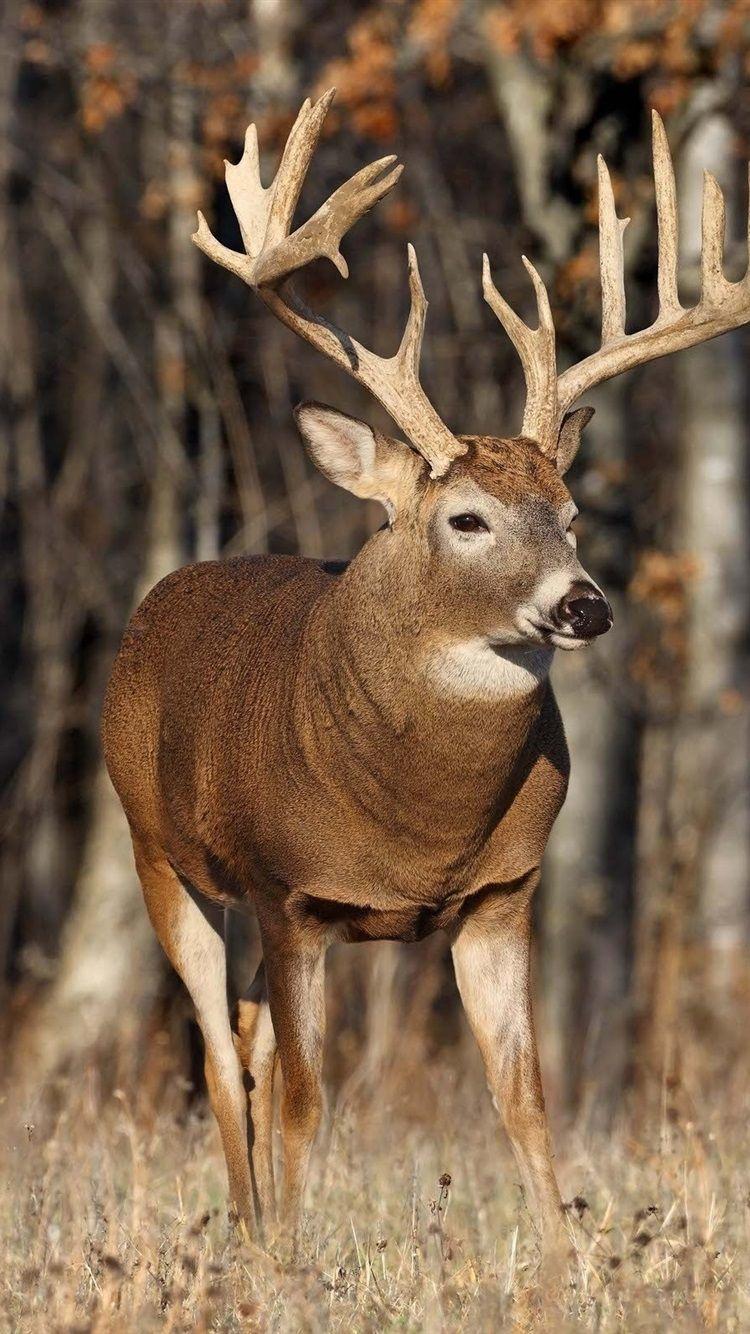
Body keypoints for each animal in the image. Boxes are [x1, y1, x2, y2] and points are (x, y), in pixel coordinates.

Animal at [102, 90, 750, 1260]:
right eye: (468, 519)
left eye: (571, 515)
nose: (586, 604)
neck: (420, 823)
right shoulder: (291, 890)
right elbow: (309, 1099)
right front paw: (297, 1264)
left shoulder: (502, 893)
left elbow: (524, 1096)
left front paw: (564, 1266)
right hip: (158, 850)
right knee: (220, 1053)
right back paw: (252, 1235)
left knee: (249, 1042)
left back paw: (257, 1227)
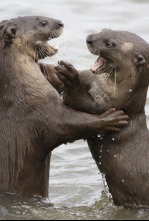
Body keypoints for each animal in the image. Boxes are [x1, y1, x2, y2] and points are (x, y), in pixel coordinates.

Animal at [0, 17, 129, 197]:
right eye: (42, 22)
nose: (60, 23)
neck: (18, 87)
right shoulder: (39, 110)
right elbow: (69, 125)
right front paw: (113, 119)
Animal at [55, 29, 149, 209]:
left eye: (109, 43)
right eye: (105, 30)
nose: (89, 38)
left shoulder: (107, 104)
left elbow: (81, 101)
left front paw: (70, 77)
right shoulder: (89, 78)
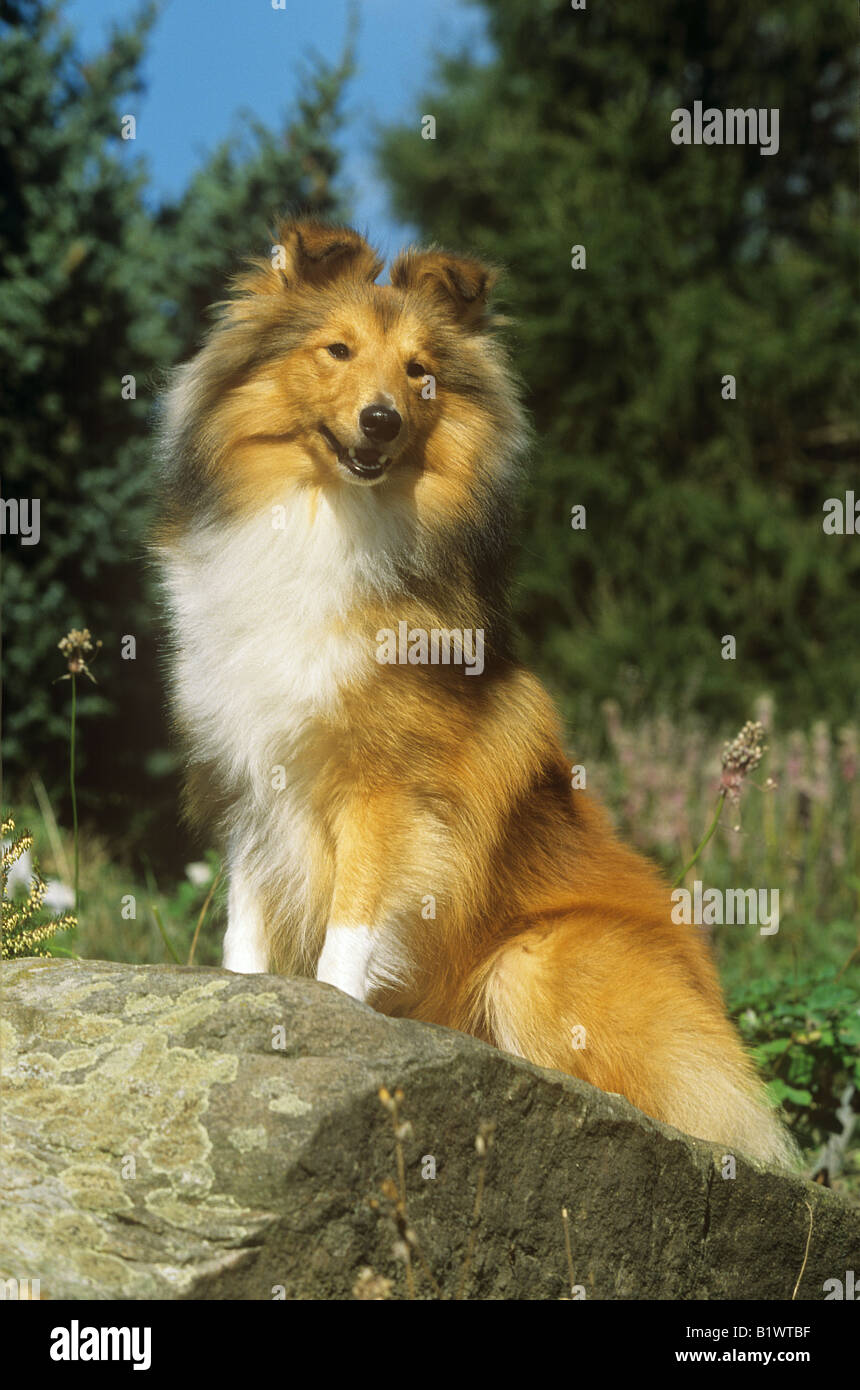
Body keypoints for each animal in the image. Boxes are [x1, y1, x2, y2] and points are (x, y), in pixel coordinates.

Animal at [152, 222, 794, 1167]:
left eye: (420, 371)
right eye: (338, 350)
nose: (381, 419)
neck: (330, 519)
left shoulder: (390, 796)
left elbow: (349, 929)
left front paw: (336, 1017)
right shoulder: (252, 782)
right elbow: (245, 928)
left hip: (538, 961)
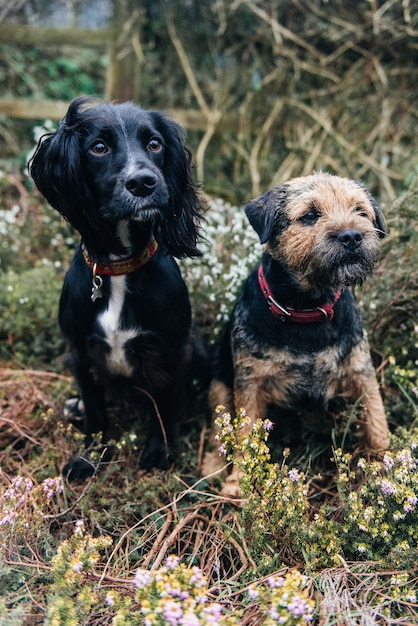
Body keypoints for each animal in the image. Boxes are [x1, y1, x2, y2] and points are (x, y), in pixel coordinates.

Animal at [31, 96, 204, 478]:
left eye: (154, 143)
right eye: (98, 147)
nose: (143, 182)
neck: (118, 268)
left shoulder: (172, 349)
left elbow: (163, 407)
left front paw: (160, 451)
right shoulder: (80, 349)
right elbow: (96, 412)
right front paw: (89, 456)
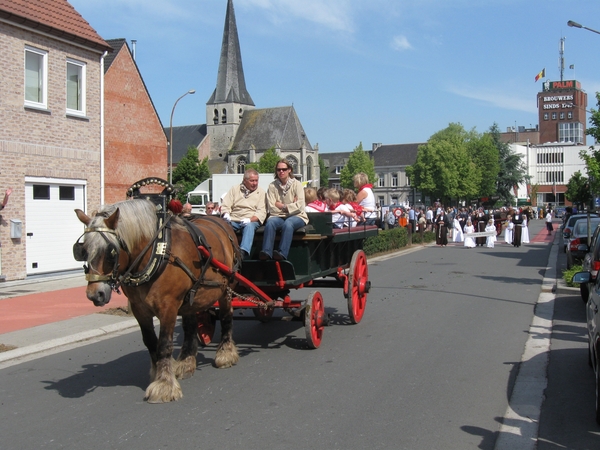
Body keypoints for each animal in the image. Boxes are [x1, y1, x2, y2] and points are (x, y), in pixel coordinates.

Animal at [75, 199, 241, 402]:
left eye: (111, 252)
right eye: (83, 250)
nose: (94, 294)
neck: (157, 253)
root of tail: (221, 222)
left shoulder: (168, 307)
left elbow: (164, 344)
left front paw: (164, 385)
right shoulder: (139, 309)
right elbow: (150, 341)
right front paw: (159, 373)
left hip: (226, 289)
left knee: (226, 317)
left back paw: (225, 353)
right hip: (192, 297)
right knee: (190, 326)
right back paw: (186, 361)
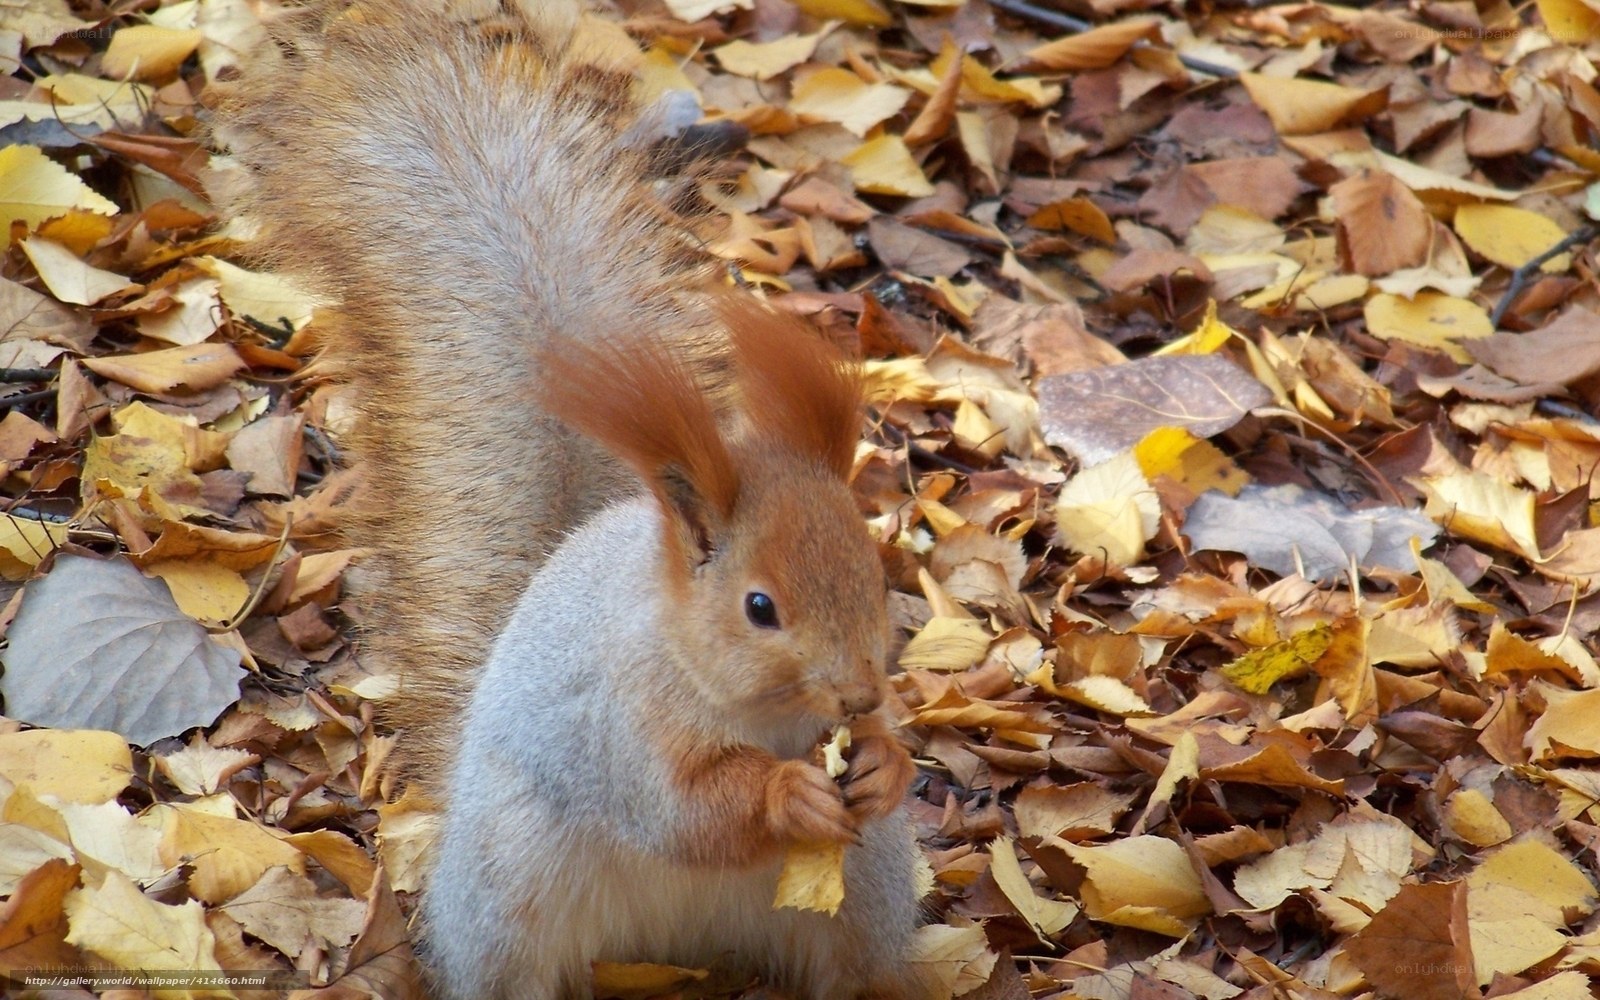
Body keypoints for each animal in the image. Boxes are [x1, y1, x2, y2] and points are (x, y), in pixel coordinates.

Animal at [216, 1, 932, 997]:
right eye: (759, 607)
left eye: (876, 570)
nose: (862, 695)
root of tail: (677, 945)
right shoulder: (618, 726)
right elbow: (684, 813)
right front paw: (788, 792)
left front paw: (885, 763)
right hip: (512, 889)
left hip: (866, 890)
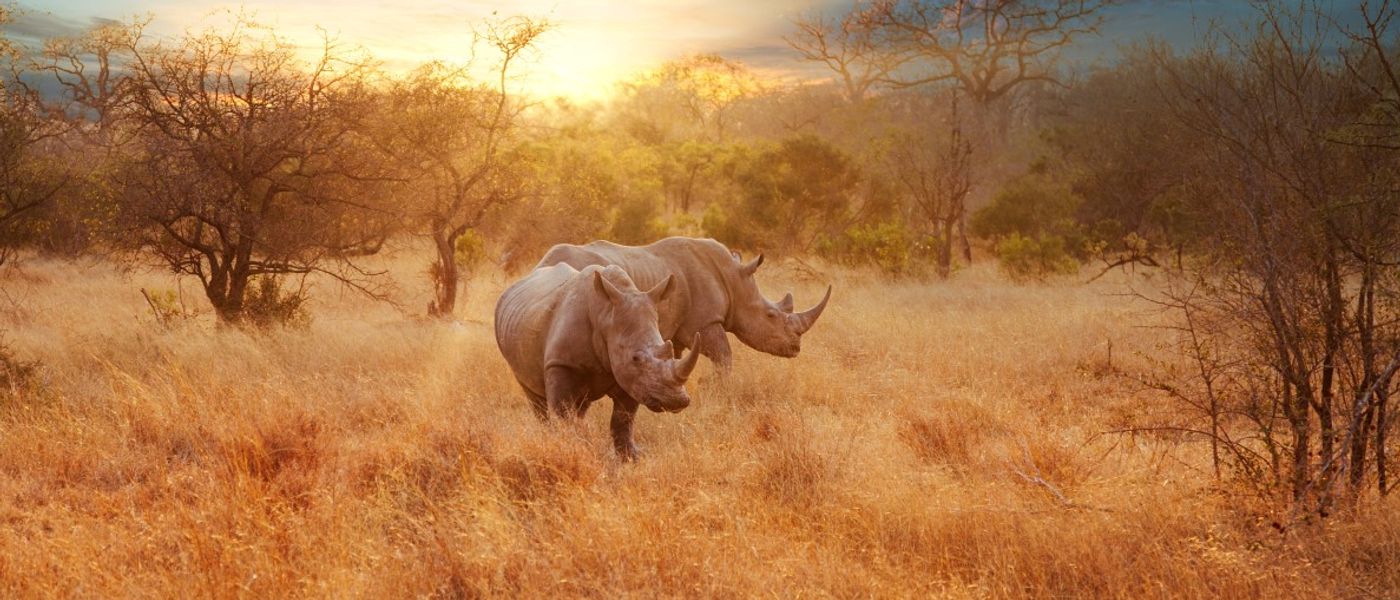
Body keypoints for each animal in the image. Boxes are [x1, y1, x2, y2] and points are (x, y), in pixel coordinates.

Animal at [494, 263, 702, 458]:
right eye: (635, 358)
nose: (675, 401)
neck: (605, 316)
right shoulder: (561, 363)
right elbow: (563, 414)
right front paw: (570, 449)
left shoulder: (632, 379)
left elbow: (622, 420)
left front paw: (629, 458)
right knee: (536, 399)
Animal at [537, 237, 831, 370]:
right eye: (771, 315)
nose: (796, 348)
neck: (734, 280)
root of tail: (542, 265)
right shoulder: (703, 321)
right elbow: (724, 357)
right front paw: (721, 395)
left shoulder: (675, 328)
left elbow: (676, 358)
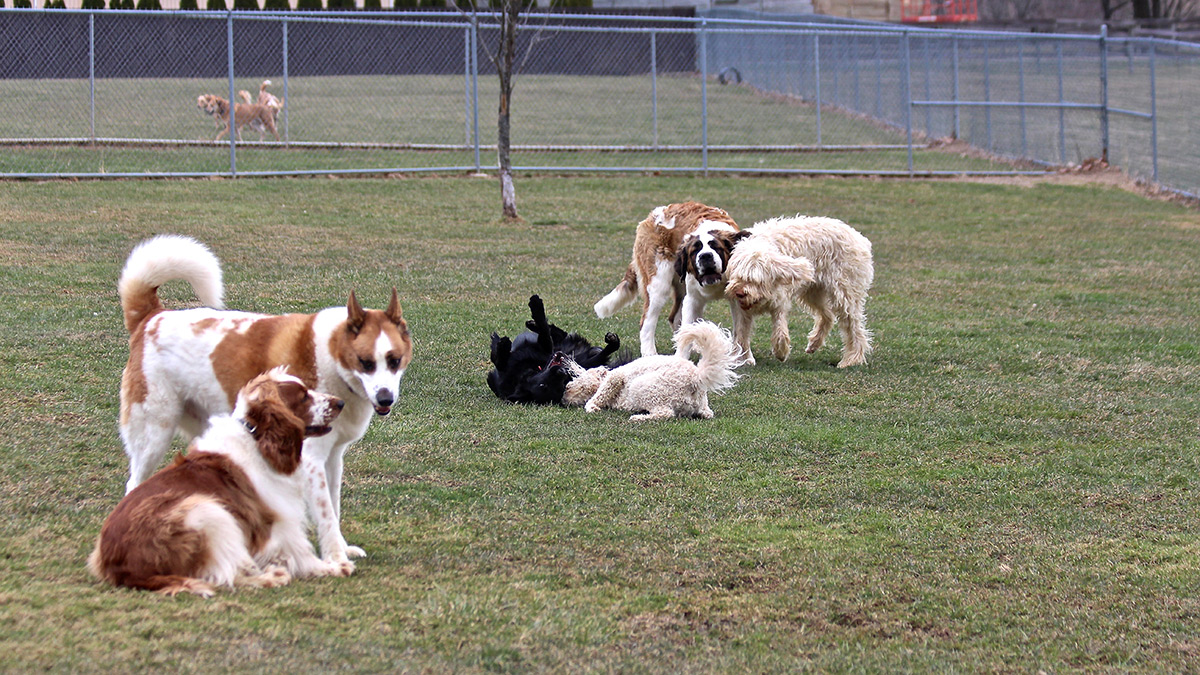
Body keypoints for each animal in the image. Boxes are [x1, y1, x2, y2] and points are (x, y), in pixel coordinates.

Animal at [117, 234, 415, 564]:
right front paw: (336, 557)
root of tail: (152, 316)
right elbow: (325, 514)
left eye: (394, 361)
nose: (386, 398)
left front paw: (341, 547)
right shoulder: (311, 460)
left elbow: (334, 508)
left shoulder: (333, 457)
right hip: (153, 434)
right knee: (134, 483)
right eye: (366, 363)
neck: (332, 355)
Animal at [561, 317, 739, 417]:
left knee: (665, 414)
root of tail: (697, 377)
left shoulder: (615, 377)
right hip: (698, 406)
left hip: (644, 388)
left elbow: (599, 395)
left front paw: (592, 406)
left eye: (574, 382)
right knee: (706, 414)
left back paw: (638, 418)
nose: (563, 397)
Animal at [592, 199, 748, 357]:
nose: (705, 256)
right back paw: (650, 354)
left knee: (675, 319)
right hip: (658, 285)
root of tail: (651, 216)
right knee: (646, 322)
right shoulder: (692, 299)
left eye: (716, 248)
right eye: (695, 251)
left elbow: (740, 332)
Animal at [720, 212, 873, 365]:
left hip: (845, 294)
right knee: (828, 315)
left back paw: (852, 358)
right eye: (737, 277)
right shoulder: (742, 311)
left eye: (755, 280)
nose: (739, 293)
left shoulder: (780, 302)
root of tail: (860, 238)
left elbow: (780, 330)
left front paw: (781, 352)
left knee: (854, 328)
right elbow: (741, 334)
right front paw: (741, 358)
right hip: (814, 292)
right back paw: (815, 343)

■ **Exercise details**:
Nothing but the lines above from the one containing "right eye: (759, 607)" through the one containing "left hip: (866, 890)" should appear in the answer, each repeated exactly.

■ **Response area**:
right eye: (759, 607)
left eye: (876, 570)
nose: (862, 695)
root of tail: (677, 945)
right shoulder: (618, 726)
right elbow: (684, 813)
right front paw: (788, 792)
left front paw: (885, 763)
right hip: (512, 889)
left hip: (866, 890)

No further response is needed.